- Study material -
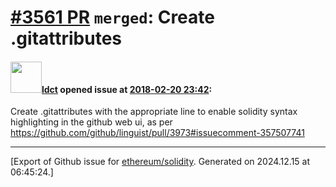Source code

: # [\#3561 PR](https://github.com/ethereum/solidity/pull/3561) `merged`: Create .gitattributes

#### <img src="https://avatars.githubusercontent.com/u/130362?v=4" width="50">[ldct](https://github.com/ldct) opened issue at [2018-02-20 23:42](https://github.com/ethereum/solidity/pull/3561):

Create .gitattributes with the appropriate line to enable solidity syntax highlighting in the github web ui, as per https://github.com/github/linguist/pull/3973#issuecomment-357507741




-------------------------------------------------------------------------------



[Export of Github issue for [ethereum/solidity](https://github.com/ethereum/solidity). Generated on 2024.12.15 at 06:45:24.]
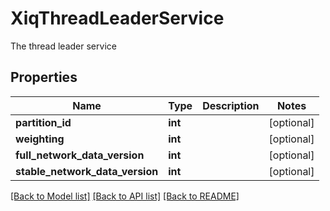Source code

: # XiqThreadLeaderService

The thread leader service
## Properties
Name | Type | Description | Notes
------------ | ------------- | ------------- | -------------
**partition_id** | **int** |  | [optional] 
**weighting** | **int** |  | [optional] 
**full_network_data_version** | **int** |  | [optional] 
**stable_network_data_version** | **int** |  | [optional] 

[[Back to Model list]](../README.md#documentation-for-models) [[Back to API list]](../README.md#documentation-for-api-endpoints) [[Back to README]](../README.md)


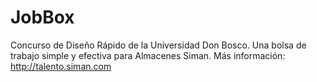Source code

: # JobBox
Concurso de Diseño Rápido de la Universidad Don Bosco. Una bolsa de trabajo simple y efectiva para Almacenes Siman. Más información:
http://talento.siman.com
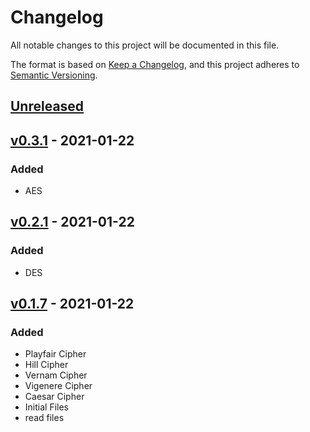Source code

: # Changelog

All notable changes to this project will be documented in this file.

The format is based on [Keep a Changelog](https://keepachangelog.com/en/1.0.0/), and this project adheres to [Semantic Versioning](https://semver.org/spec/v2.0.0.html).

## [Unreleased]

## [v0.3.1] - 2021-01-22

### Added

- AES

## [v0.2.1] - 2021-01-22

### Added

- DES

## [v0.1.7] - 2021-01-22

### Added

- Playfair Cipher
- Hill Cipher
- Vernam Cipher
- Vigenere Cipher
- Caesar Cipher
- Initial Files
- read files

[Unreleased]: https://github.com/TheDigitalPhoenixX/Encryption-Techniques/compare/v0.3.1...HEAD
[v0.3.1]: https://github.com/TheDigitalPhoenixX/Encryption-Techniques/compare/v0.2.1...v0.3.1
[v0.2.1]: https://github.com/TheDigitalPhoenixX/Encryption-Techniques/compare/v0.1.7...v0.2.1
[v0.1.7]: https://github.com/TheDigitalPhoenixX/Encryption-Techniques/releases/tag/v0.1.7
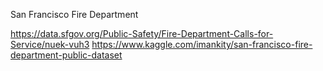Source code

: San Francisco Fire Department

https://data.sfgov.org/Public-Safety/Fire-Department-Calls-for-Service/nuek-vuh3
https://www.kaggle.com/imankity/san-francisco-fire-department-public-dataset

...

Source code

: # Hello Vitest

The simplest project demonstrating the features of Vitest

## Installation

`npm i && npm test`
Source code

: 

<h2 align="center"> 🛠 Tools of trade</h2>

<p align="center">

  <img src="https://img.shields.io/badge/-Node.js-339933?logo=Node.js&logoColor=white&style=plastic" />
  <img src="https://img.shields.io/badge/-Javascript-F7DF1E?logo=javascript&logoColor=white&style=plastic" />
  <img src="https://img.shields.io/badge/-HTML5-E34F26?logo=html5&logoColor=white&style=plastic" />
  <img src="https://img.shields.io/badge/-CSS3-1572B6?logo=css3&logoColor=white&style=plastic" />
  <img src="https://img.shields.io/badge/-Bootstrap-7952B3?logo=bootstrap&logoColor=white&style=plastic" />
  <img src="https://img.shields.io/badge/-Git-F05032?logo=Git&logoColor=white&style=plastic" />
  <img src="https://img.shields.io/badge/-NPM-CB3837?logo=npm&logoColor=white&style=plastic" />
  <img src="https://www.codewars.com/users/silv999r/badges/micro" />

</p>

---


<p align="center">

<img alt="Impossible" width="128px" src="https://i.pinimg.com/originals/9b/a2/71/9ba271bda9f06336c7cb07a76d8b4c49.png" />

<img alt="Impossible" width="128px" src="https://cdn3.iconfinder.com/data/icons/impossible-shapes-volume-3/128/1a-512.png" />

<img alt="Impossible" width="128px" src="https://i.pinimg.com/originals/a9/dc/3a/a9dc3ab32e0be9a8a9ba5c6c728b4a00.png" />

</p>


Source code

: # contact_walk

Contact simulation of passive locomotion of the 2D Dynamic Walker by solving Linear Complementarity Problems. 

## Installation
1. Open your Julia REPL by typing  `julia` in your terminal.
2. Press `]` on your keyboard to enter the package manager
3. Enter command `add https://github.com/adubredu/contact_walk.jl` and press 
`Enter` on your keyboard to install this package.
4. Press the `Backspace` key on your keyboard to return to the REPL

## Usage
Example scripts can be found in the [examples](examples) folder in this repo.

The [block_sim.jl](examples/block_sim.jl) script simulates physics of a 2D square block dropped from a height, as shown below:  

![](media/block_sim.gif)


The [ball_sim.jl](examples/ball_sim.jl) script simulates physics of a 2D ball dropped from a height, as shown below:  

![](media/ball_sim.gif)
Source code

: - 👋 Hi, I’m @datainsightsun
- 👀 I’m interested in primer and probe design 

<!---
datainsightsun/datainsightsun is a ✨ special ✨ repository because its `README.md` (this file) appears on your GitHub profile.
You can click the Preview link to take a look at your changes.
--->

...

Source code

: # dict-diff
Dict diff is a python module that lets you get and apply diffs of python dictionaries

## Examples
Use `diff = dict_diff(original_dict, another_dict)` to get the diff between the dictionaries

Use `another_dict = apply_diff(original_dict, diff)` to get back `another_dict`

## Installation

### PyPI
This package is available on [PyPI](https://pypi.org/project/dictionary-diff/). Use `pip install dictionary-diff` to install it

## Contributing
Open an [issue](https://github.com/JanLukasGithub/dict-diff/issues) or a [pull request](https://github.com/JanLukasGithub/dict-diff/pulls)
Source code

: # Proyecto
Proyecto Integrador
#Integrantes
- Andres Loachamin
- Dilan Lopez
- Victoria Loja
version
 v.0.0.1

- Required work -
For this task, copy every line of the material in which "keyboard" appears.

- Solution to this exercise -
2. Press `]` on your keyboard to enter the package manager
`Enter` on your keyboard to install this package.
4. Press the `Backspace` key on your keyboard to return to the REPL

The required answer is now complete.